Select Committee on Science and Technology Seventh Report

1  Introduction

1. Crime is estimated to cost the UK economy around £50 billion each year.[1] Forensic science is a vital instrument for the detection and deterrence of crime, and the administration of justice. In the UK, around 85% of forensic services are delivered by the Forensic Science Service (FSS). On 17 July 2003 the then Home Secretary, Rt. Hon. David Blunkett MP, announced the Government's intention to develop the FSS as a public-private partnership (PPP).[2] The decision was welcomed by the management of the FSS, but greeted with dismay by the trade unions representing the majority of FSS staff.

2. We announced our inquiry into forensic science on 21 July 2004. Our aim was to investigate the likely impact of the Government plan to develop the Forensic Science Service as a public-private partnership on the competitiveness of the FSS and on the effective provision of forensic science services to the criminal justice system. We also sought to examine the quality of forensic science education and training and the supply of skilled personnel in forensic science; levels of investment in forensic science R&D; and the use of forensic science, including novel forensic technologies, in criminal investigations and court proceedings. We have concerned ourselves with the criminal justice system in England and Wales only and have not addressed the systems in Scotland or Northern Ireland, or the use of forensic evidence by HM Customs and Excise.

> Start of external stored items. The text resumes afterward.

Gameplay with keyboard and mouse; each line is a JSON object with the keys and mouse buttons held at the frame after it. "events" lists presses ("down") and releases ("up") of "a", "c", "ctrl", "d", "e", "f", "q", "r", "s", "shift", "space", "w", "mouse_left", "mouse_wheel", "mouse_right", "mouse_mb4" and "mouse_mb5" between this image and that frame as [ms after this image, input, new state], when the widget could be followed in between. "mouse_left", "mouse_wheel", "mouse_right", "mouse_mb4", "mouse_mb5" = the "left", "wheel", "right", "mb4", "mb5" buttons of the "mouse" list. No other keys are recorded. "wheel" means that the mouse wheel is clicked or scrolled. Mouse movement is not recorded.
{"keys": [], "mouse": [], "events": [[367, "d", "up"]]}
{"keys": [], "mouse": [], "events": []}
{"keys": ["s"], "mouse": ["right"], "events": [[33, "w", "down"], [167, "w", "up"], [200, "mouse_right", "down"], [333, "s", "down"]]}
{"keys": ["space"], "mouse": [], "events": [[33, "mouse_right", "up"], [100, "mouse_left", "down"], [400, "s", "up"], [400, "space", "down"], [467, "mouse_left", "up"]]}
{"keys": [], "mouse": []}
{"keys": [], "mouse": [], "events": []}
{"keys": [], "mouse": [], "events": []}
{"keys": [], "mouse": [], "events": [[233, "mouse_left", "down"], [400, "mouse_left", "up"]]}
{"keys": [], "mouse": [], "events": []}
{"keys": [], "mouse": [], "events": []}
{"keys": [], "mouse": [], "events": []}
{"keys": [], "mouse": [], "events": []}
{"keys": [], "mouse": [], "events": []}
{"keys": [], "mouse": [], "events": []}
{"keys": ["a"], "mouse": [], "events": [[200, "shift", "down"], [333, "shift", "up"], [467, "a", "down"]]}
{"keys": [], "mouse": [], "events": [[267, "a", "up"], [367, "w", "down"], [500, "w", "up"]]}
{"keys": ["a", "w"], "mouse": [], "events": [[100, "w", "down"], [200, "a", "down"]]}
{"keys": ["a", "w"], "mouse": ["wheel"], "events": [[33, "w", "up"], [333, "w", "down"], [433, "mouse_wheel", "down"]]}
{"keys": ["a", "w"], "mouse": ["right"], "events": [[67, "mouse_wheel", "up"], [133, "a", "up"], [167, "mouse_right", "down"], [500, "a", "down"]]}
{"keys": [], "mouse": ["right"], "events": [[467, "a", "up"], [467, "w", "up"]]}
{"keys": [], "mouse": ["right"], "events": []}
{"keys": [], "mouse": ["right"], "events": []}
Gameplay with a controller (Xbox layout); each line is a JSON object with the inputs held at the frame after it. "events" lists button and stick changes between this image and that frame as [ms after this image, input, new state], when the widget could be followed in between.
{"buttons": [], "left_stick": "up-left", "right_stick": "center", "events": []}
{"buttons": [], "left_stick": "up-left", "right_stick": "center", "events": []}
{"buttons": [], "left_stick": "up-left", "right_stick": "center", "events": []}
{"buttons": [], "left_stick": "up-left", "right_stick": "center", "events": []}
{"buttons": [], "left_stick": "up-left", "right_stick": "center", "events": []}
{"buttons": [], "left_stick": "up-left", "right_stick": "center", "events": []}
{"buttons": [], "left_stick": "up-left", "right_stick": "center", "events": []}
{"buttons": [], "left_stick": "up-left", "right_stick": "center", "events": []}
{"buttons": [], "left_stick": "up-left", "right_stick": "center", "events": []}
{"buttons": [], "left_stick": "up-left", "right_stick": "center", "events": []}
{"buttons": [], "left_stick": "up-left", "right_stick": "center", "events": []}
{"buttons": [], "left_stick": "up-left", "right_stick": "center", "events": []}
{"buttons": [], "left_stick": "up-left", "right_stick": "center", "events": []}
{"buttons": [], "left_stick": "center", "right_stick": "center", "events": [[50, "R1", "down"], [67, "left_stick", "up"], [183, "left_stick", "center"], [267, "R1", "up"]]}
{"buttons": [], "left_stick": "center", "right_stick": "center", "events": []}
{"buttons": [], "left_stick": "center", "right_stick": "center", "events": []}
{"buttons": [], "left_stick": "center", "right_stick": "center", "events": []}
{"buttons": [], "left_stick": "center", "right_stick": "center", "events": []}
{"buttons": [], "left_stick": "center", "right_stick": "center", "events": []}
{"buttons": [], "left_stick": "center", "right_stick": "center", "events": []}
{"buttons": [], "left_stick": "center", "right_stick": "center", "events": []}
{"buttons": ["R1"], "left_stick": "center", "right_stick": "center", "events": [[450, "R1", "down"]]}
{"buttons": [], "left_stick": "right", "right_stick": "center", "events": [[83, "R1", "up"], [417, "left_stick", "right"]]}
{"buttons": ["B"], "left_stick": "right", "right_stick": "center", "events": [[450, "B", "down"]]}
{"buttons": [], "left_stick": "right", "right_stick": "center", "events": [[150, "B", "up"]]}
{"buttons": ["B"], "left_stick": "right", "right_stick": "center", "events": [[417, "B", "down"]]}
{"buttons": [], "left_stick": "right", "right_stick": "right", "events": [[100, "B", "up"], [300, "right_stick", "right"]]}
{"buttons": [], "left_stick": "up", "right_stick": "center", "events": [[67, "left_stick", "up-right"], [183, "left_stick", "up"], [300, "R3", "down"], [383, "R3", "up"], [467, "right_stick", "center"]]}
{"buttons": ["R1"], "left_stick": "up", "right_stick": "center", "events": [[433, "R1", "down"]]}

3. In the course of this inquiry we held five oral evidence sessions, during which we heard from:

  • Home Office officials and the FSS;
  • The Council for the Registration of Forensic Practitioners, the Forensic Science Society, private sector providers and trade unions;
  • The Association of Chief Police Officers and academics;
  • The Crown Prosecution Service, the Bar Council and a Crown Court judge; and
  • The Parliamentary Under-Secretary of State for Reducing Organised and International Crime, Police Science and Technology, Anti-Drugs Co-Ordination and International and European Issues.

The transcripts of these sessions are published with this Report, together with the 34 written submissions received in response to our call for evidence and requests for supplementary information. We are grateful to all those who have contributed to this inquiry and would also like to place on record our thanks to our specialist advisers: David Blakey, formerly one of Her Majesty's Inspectors of Constabulary; and Professor David Barclay, formerly Head of Physical Evidence, National Crime and Operations Faculty.